* **Passage**:

##############################

# Killer deal on bread proofing bratform baskets



## quantumcloud509 (Oct 28, 2013)

Hey guys, Ive been in the market for bread proofing baskets to free up my bowls at home and knew in my heart that $30 (on amazon ) is not a good price for one of these. Last night I stayed up for 5 hours reading through egullets bread pages and found a link which I clicked and it brought me to a company which sells proofing baskets for $8-$12. Hope this helps someone on here out. Im buying two 9" rounds for my country loafs, three 16" baguette ones and one 16x6 for french bread. $62 shipped. Anyone else know of killer baking deals?


----------



## JohnnyChance (Oct 28, 2013)

What is the link? I was looking for these the other day actually.


----------



## rahimlee54 (Oct 28, 2013)

San Francisco baking institute was the best I could find. I got a couple of sizes and some couche for an OK price there. The cash from the baskets goes to scholarships at least. Click here


----------



## Justin0505 (Oct 28, 2013)

I have a friens whos and acomplished baket and would probably be interested. What's the link?


----------



## toddnmd (Oct 28, 2013)

QC, you are such a tease! Where can we get these?


----------



## apicius9 (Oct 28, 2013)

Justin0505 said:


> I have a friens whos and acomplished baket and would probably be interested. What's the link?



I have a couple of friends who are basket cases - or isn't that what you meant? 

Stefan


----------



## WildBoar (Oct 28, 2013)

rahimlee54 said:


> San Francisco baking institute was the best I could find. I got a couple of sizes and some couche for an OK price there. The cash from the baskets goes to scholarships at least. Click here


x2. The best prices I could found.


----------



## don (Oct 28, 2013)

I buy mine from San Francisco Baking Institute as well. However, The Fresh Loaf people say good things about luckyclovertrading.com's.


----------



## quantumcloud509 (Oct 29, 2013)

Lucky clover trading company it is guys. Sorry. Long days.

Man that sanfranbaking co is nice because their baskets are lined and seem to be just a few bucks more.


----------



## wenus2 (Oct 31, 2013)

I have been buying from SFBI for years. 
Good company, good people, fair prices.
They almost closed up about this time last year due to some snafu with accreditation, it was all cleared up rather quickly though and they are back better than ever. 
I always feel good about spending my money with them though, for the good they do, much like the vendors here.


----------

##############################

* **The request**:
Answer these questions about the proofing-basket thread:
1. What price on Amazon did quantumcloud509 consider too high for one basket?
2. Where does rahimlee54 say the money from the San Francisco Baking Institute baskets goes?
3. What company does quantumcloud509 name in the Oct 29 post?
The data that come next have nothing to do with the thread.

(Extracted data entries)
##############################

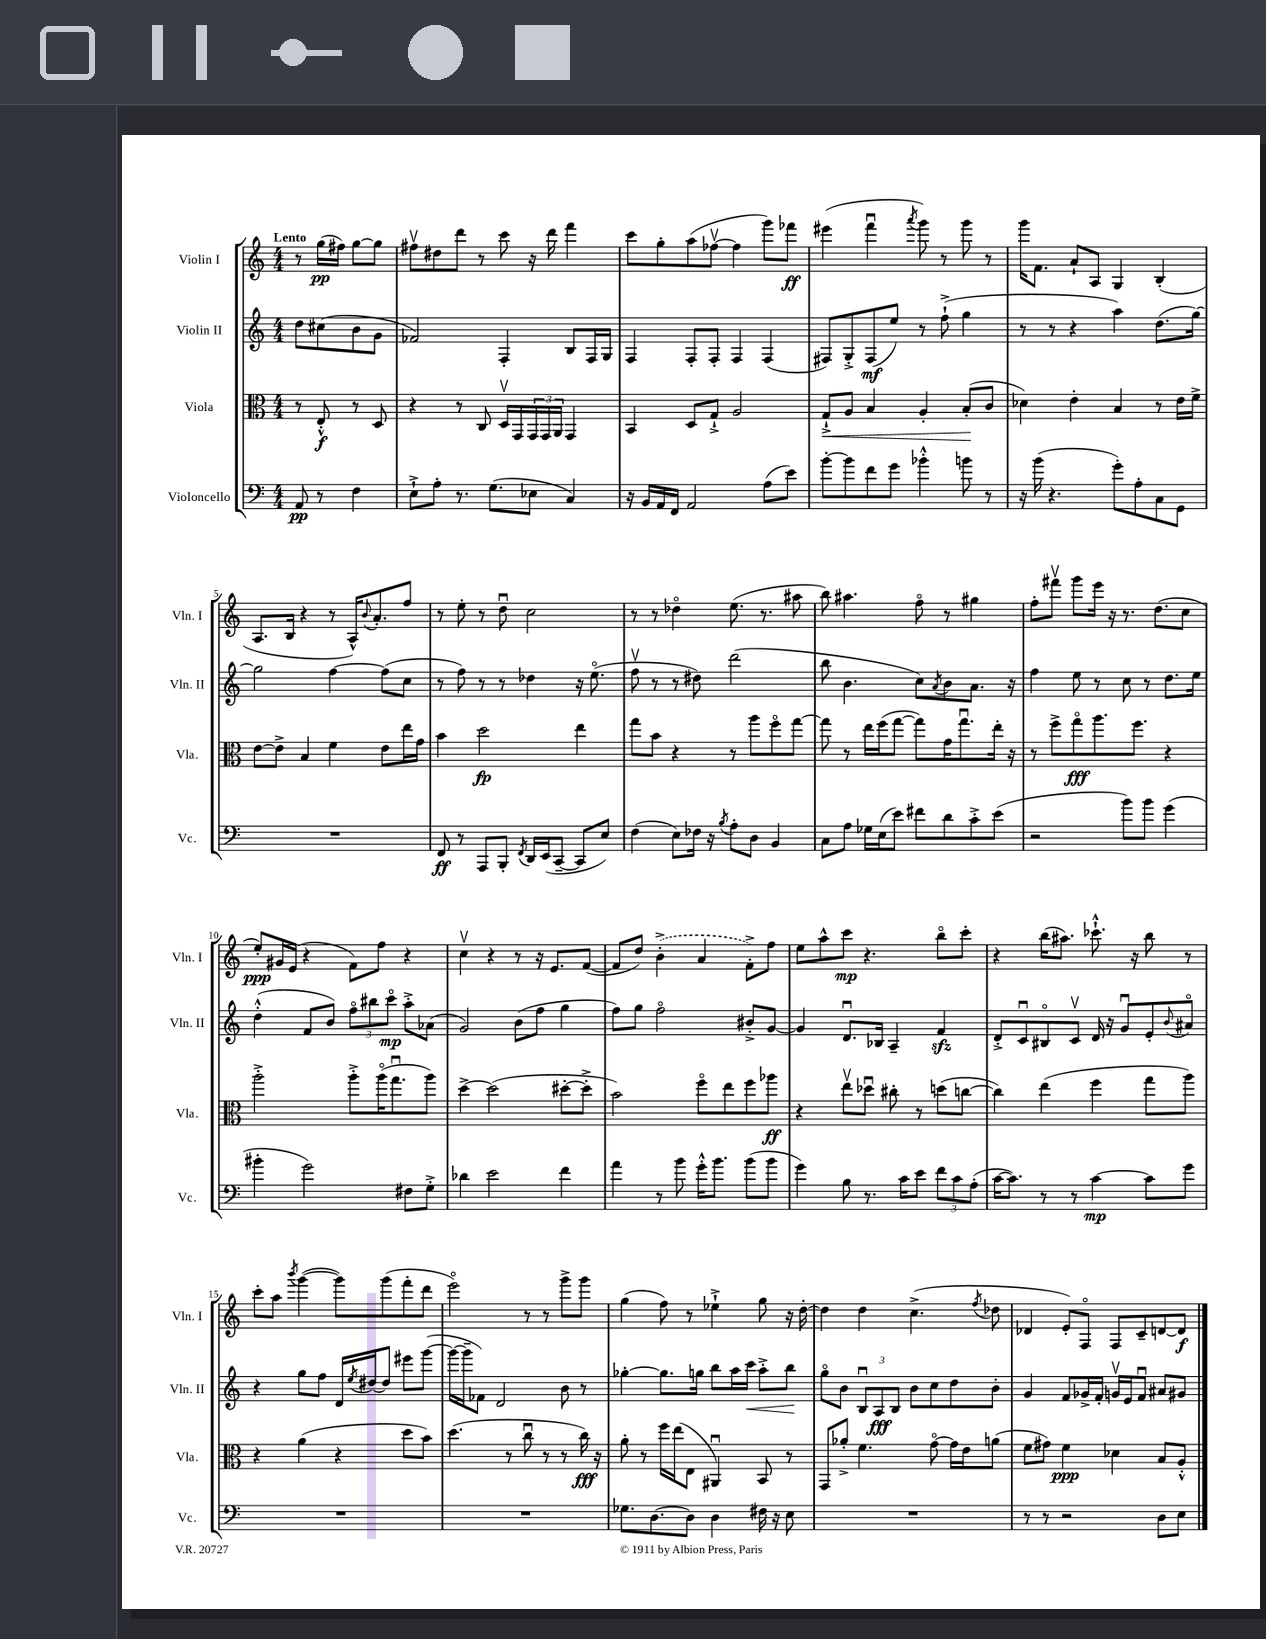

**kern	**kern	**kern	**kern
*staff4	*staff3	*staff2	*staff1
*clefF4	*clefC3	*clefG2	*clefG2
*k[]	*k[]	*k[]	*k[]
*M4/4	*M4/4	*M4/4	*M4/4
8AA	8r	8dd	8r
8r	8E'^^	(8cc#	(16gg
.	.	.	16ff#)
4F	8r	8b	[8gg
.	8D	8g	8gg]
=	=	=	=
8E`^	4r	2f-)	8ff#v
8A'	.	.	8dd#
8.r	8r	.	8ddd
.	8C	.	8r
(8.G	.	.	.
.	16Dv	4F'	8ccc
.	16GG	.	.
8E-	24GG	.	16r
.	24GG	.	.
.	.	.	16ddd
.	24AA	.	.
4C)	4GG	8B	4fff
.	.	16F	.
.	.	16G	.
=	=	=	=
16r	4BB	4F	8ccc
16BB	.	.	.
16AA	.	.	8gg'
16FF	.	.	.
2AA	8D	8F'	(8aa
.	8G`^	8F'	[8ff-v
.	2A	4F	4ff-]
(8A	.	(4F	8ggg)
8e)	.	.	8fff-
=	=	=	=
[8b'	8G`^	8F#)	(4eee#
8b]	8A	8G'^	.
8f	4B	(8F#	4fffu
8g	.	8ee)	.
.	.	.	8qaaa
4b-'^^	4A'	8r	8ggg)
.	.	(8ff`^	8r
8b	(8B'	4gg	8ggg
8r	8c	.	8r
=	=	=	=
16r	4d-)	8r	16ggg
(16b	.	.	8.f
4.r	.	8r	.
.	4e'	4r	8a`
.	.	.	8A
8g')	4B	4aa)	4G
8A'	.	.	.
8C	8r	(8.dd	(4B'
8GG	16e	.	.
.	16f^	[16gg)	.
=	=	=	=
1r	[8e	2gg]	8.A
.	8e^]	.	.
.	.	.	16B
.	4B	.	4r
.	4f	[4ff	8r
.	.	.	16A^^)
.	.	.	8qqb
.	.	.	8.a'
.	8e	(8ff]	.
.	16ee	8cc	8ff
.	16g	.	.
=	=	=	=
8FF	4b	8r	8r
8r	.	8ff)	8ee'
8AAA	2dd	8r	8r
8BBB'	.	8r	8ddu
8qFF	.	.	.
16DD	.	4dd-	2cc
(16EE	.	.	.
[8CC~	.	.	.
8CC]	4ee	16r	.
.	.	(8.eeo	.
8E)	.	.	.
=	=	=	=
(4F	8gg	8ffv	8r
.	8b	8r	8r
8E)	4r	8r	4dd-o
16F-	.	8dd#)	.
16r	.	.	.
8qB	.	.	.
8A'	8r	(2ddd	(8.ee
8D	8aa	.	.
.	.	.	8.r
4BB	8ffo	.	.
.	[8gg	.	8aa#
=	=	=	=
8C	8gg]	8bb	8bb)
8A	8r	4.b	4.aa#
16G-	16ee	.	.
(16E	(16ff	.	.
8e)	[8gg	.	.
8f#	8gg])	8cc)	8ffo
.	.	8qa	.
8d	16g	8b	8r
.	8.ggu	.	.
8c'^	.	8.a	4gg#
(8e	16ee'	.	.
.	16r	16r	.
=	=	=	=
2r	8r	4ff	8ff'
.	8ff^	.	8fff#v
.	8ggo	8ee	8ggg
.	8.aa	8r	16eee
.	.	.	16r
8b)	.	8cc	8.r
.	8.ff	.	.
8b	.	8r	.
.	.	.	(8.dd
(4g	4r	8.dd	.
.	.	.	8cc
.	.	16ee	.
=	=	=	=
4b#'	2aa'^	(4dd'^^	8ee')
.	.	.	16g#
.	.	.	(16e
2g)	.	8f	4r
.	.	8b)	.
.	8aa'^	12ffo	8f)
.	.	12bb#	.
.	(16aao	.	8ff
.	.	12ccco	.
.	8.ggu	.	.
8F#	.	8aa'^	4r
8G'^	8aa)	(8a-	.
=	=	=	=
4d-	[4dd^	2g)	4ccv
2e	(2dd]	.	4r
.	.	(8b	8r
.	.	8ff	16r
.	.	.	8.e
4f	[8dd#'	4gg	.
.	8dd#'^]	.	([8f
=	=	=	=
4a	2b)	8ff)	8f]
.	.	8gg	8dd)
8r	.	2ffo	(4b'^
8b	.	.	.
16g'^^	8ffo	.	4a
8.b	.	.	.
.	8ee	.	.
(8b	8ff	8b#'^	8f'^)
8b	8aa-	[8g	8ff
=	=	=	=
4g)	4r	4g]	8ee
.	.	.	8aa^^
8B	8eev	8.du	8ccc
8.r	8dd-u	.	4.r
.	.	16B-	.
.	8cc#'	4A~	.
16c	.	.	.
8e	8r	.	.
12f	(8dd	4f	8bbo
12c	.	.	.
.	[8cc	.	8ccc'
(12A'	.	.	.
=	=	=	=
[16c	4cc])	8d'^	4r
8.c])	.	.	.
.	.	8cu	.
8r	(4ee	8B#o	(16bb
.	.	.	8.aa#)
8r	.	8cv	.
[4c	4ff	16d	8.ccc-`^^
.	.	16r	.
.	.	8gu	.
.	.	.	16r
8c]	8gg	8e'	8bb
.	.	8qqb	.
8g	8aa)	8a#o	8r
=	=	=	=
1r	4r	4r	8ccc'
.	.	.	8aa
.	.	.	8qbbb
.	(4a	8gg	([4ggg
.	.	8ff	.
.	4r	16d	8ggg])
.	.	8qee	.
.	.	[16dd#	.
.	.	8dd#]	(8ggg
.	8dd	8eee#	8fff'
.	8b)	([8ggg	8ddd
=	=	=	=
1r	(4.dd	16ggg_	2eeeo)
.	.	16ggg~]	.
.	.	8f-)	.
.	.	2d	.
.	8r	.	.
.	8ccu	.	8r
.	8r	.	8r
.	8r	8b	8ggg^
.	16cc)	8r	8ggg
.	16r	.	.
=	=	=	=
8.G-	8a'	[4gg-'	(4gg
.	8r	.	.
[8.D	.	.	.
.	16ff	8.gg-]	8ff)
.	(16ee	.	.
8D]	8E	.	8r
.	.	16gg	.
4D	4AA#u)	8bb	4ee-`^
.	.	16aa	.
.	.	16ccc	.
16F#	8BB	8aa'^	8gg
16r	.	.	.
8E	8r	8bb	16r
.	.	.	[16dd'
=	=	=	=
1r	8GG	8ggo	4dd]
.	8a-'^	8b	.
.	4.f	12Bu	4dd
.	.	12A	.
.	.	12B	.
.	.	8b	(4.cc^
.	[8go	8cc	.
.	16g]	8dd	.
.	16e	.	.
.	.	.	8qff
.	(8a	8b'	8dd-
=	=	=	=
8r	8f	4g	4d-
8r	8g#)	.	.
2r	4f	8f	8e')
.	.	16g-^	8Fo
.	.	16f'	.
.	4d-	16gv	8F
.	.	16e	.
.	.	8fu	8c~
8D	8B	8a#	[8d
8E	8A'^^	8g#	8d]
==	==	==	==
*-	*-	*-	*-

##############################

* **Task response**:
1. $30
2. To scholarships
3. Lucky clover trading company